Touching on many genres, swimming amidst a heady fill of rock, psychedelia, and soul, Wisconsin’s Phox are defying all classifications, providing us with a healthy dosage of their own unique signature sound. Having already caused a stir in their native America following tours with Laura Mvula and The Lumineers, Phox have jsut released the video for their debut single “Slow Motion”. Possessing the ability to hazily transport you to a summer setting; whilst maintaining an ever-pulling nostalgia, it becomes infectiously heartening and the smoky jazz vocals from Monica Martin provide a heavy, sultry coating to the glittering pop backgrounds that slide into clarinet interludes.

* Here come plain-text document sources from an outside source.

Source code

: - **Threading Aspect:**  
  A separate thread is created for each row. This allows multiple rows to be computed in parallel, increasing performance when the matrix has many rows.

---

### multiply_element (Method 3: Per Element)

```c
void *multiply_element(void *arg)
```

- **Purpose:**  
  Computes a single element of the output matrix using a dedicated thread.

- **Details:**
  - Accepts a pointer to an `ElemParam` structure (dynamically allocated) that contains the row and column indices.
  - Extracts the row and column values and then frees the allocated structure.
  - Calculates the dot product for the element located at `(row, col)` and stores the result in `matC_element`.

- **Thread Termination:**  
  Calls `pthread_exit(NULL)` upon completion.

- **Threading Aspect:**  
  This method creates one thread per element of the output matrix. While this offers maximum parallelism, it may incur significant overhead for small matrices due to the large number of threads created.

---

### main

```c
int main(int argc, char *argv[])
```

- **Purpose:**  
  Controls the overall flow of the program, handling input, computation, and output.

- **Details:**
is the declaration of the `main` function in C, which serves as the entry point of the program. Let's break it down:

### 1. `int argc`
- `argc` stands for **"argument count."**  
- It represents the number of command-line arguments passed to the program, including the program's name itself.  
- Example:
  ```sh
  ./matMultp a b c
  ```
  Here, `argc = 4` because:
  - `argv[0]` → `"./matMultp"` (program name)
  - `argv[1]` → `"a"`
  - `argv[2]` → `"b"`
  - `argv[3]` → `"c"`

But how did the six counterparts of Phox find unity? Having attended high school together, the six unlikely musicians reunited in their hometown after a brief hiatus pursing individual careers. Rekindling their creative streaks, almost as a family, after moving in together, it was Monica who needed to be convinced of her own talent, set against the soundscape of cups, woodwind, pianos and electric guitars provided by fellow band members Jason Krunnfusz, Matthew Holmen, Zach Johnston, Matteo Roberts and Davey Robert. Through the colourful arrangement of ‘Slow Motion’, Americana influences and Caribbean rhythm can be heard, but it’s with the bare, stripped-back harmonies and subtle melancholy of the lyrics that show Phox has created something totally enchanting and unique, captivating from the first listen.
When asked to describe themselves in their own words, the response we are given reads this: “Phox is a bunch of friends from the Midwestern circus hamlet Baraboo, Wisconsin a place where kids often drink poisoned groundwater and become endowed mutants. They make music that straddles Feist and Monty Python.”
Luckily for you Phox are over in the UK to play a London show at Electrowerkz next Wednesday 30th April, and a handful of other UK dates before heading down to Brighton for The Great Escape Festival. The debut single is out June 9th through Partisan Records.